Text shown =
וַיַּקְהֵל 
Vayakhel / And He Assembled
Exodus 35:1-38:20
1 Kings 7:13-26

     Vaykhel comes right after the golden calf incident.  Vayakhel means ‘And He Assembled’. This is exactly what Moses had to do after the Golden Calf - Vayakhel – assemble the Israelites into a kehillah, a community. He did this by restoring order. When Moses came down the mountain and saw the calf, the Torah says the people were pru’ah, meaning wild, disorderly, chaotic, unruly, tumultuous. He “saw that the people were running wild and that Aaron had let them get out of control and so become a laughingstock to their enemies” Exodus 32:25. This group of people, the community had turned into a chaoti, unruly gang. 
      How did he begin to restore order?  He began by reminding the people of the laws of Shabbat. Then he instructed them to build the Mishkan, the Sanctuary, as a symbolic home for God.  
     But why these two commands rather than any others? Because Shabbat and the Mishkan are the two most powerful ways of building community. The best way of turning a disconnected group into a team is to get them to build something together. Hence the Mishkan. “The best way of strengthening relationships is to set aside dedicated time when we focus not on the pursuit of individual self-interest but on the things we share, by praying together, studying Torah together, and celebrating together - in other words, Shabbat. Shabbat and the Mishkan were the two great community-building experiences of the Israelites in the desert.” (Rabbi Sacks). 
     Is it religion that builds a community or is it relationships? Walking in the Torah is not a religion but rather a relationship with the God we serve.  It is our mitzvot. Same with the people in a community. We can share the same religious principles, but it is the relationships that we cultivate that make us a community.  The Shabbat, the sign on God’s people, brings us under the umbrella of a family, a kehal. But it’s more than just sharing a commandment, it’s contributing to the community, sharing the responsibility, the ups and downs and sharing the high holy days with one another.

Listed records =
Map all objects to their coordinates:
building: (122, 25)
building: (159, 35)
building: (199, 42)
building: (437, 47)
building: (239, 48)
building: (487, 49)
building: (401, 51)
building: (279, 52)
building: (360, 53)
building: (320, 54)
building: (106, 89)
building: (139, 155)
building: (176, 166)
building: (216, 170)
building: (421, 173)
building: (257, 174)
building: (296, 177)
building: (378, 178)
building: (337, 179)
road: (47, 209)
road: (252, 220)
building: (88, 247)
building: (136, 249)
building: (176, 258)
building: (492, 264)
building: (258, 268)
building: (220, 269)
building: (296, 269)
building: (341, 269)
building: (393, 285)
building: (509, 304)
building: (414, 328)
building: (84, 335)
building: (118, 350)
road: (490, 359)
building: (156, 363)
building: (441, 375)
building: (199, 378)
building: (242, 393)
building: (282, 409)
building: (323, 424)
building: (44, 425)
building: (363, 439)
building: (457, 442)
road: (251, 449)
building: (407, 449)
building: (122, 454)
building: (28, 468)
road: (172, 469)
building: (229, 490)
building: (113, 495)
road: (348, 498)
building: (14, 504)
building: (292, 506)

To be done =
What does the Vayakhel commentary above say from "Is it religion" to "with one another."? Reproduce that passage word for word.

Task response =
Is it religion that builds a community or is it relationships? Walking in the Torah is not a religion but rather a relationship with the God we serve.  It is our mitzvot. Same with the people in a community. We can share the same religious principles, but it is the relationships that we cultivate that make us a community.  The Shabbat, the sign on God’s people, brings us under the umbrella of a family, a kehal. But it’s more than just sharing a commandment, it’s contributing to the community, sharing the responsibility, the ups and downs and sharing the high holy days with one another.